*** Trecho fornecido

O TDAH tem prevalência de 2,5% a 5% nos adultos. Agora, imagine um indivíduo que possua o transtorno, mas em nenhum momento foi diagnosticado. Ele passará pela infância e adolescência vivenciando todas as adversidades descritas acima e quando chegar na idade adulta irá se deparar com outras demandas que podem ser tanto quanto, ou mais, angustiantes. Os adultos com TDAH têm três vezes mais chances de se envolverem em acidentes automobilísticos, maior tendência ao abuso de tabaco, álcool e drogas ilícitas, desvio de conduta, envolvimento com criminalidade, instabilidade em empregos e relacionamentos interpessoais. Portanto, o subdiagnóstico desse transtorno pode trazer impactos econômicos à sociedade.
O TDAH no adulto gera sintomas que podem ser identificados por meio dos seguintes questionamentos:
1) Você frequentemente se sente inquieto? (Nervoso, dificuldade em manter-se sentado, incomodado, ativo demais)
2) Você frequentemente age primeiro antes de pensar? (Impaciente, gasta muito dinheiro sem necessidade, fala sem pensar)
3) Você frequentemente tem problemas de concentração? (Facilmente distraído, não termina atividades que começou, sente-se entediado, esquecido, desorganizado)

******

→ **Tarefa solicitada**
Reproduza, do trecho sobre TDAH em adultos, tudo desde "2) Você frequentemente" até "entediado, esquecido, desorganizado)".

*** Dados fornecidos

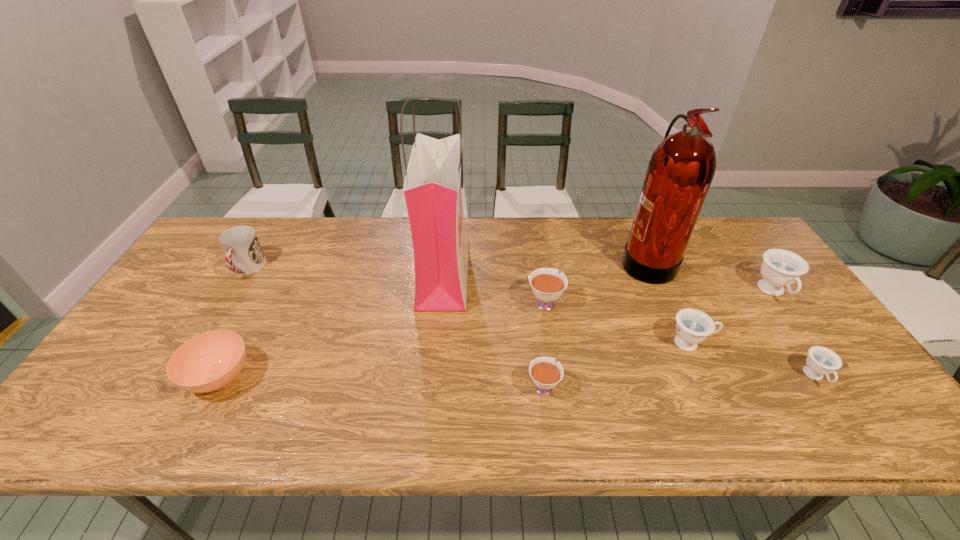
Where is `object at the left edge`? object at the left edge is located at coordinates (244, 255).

******

→ **Resultado**
2) Você frequentemente age primeiro antes de pensar? (Impaciente, gasta muito dinheiro sem necessidade, fala sem pensar)
3) Você frequentemente tem problemas de concentração? (Facilmente distraído, não termina atividades que começou, sente-se entediado, esquecido, desorganizado)